How Forza 5 uses the cloud to create more human A.I.

Forza Motorsport 5 is launching with the Xbox One, which means we will all soon be racing shiny expensive roadsters against a sentient supercomputer A.I. that’s based in the cloud, eyeing our every move. 

“First we have to see what it’s going to continue learning, once there’s a million people training it. Right now we have about 400 of us, including playtesters. It’s going to learn a whole bunch of new stuff out there in the wild. It’s going to be automatically adding new features to itself,” says Dan Greenawalt, the creative director at Turn 10 in an interview with VentureBeat.

Turn 10 Studios is calling this technology “drivatars.” Though the name belies it, it sounds like the coolest use of cloud-based technology in gaming to date. Basically, what happens is the game makes use of Microsoft’s sprawling system of servers to take notes on your driving mannerisms. It creates a profile. Then, it plugs that data into computer-controlled opponents in other people’s single-player games. 

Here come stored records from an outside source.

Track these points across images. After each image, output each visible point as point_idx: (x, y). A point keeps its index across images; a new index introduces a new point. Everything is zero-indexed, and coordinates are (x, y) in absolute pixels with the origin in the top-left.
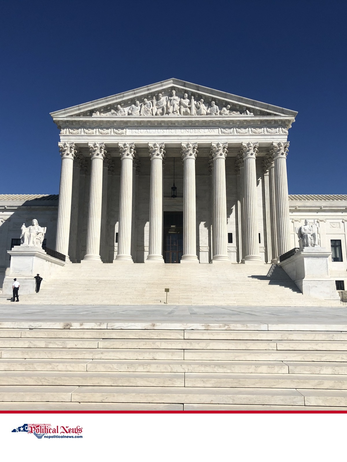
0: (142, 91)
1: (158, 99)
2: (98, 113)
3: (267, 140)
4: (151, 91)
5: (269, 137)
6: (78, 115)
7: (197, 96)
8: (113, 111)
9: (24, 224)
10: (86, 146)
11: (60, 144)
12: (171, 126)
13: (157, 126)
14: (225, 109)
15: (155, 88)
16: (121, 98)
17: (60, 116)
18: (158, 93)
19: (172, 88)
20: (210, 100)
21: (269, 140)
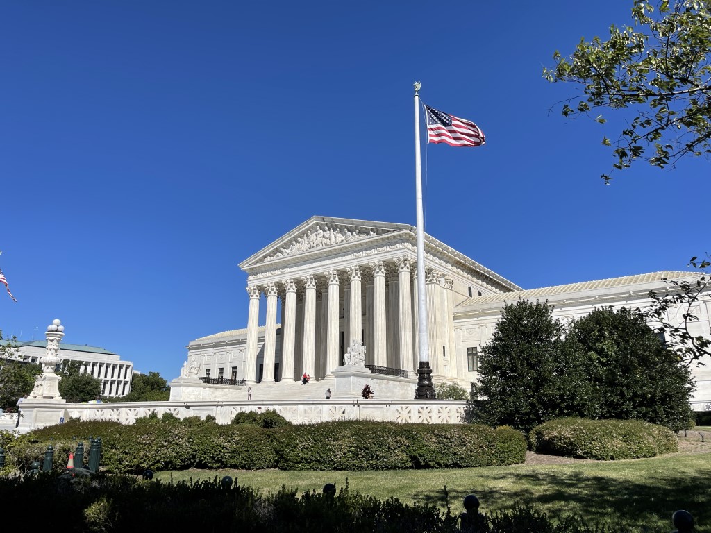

“Every time you race, we upload telemetry—where the other cars were and what your car did when you made a bunch of decisions. We’re also recording the line you took and all this other information about the race,” he says.

This is a pragmatic approach to teaching the computer to race like humans. Instead of hard-coding the behaviors of a computer-controlled driver, it creates a system that learns from watching real players in actual environments. There is one difference between A.I. and real players, according to Greenawalt: The A.I. don’t act like jerks.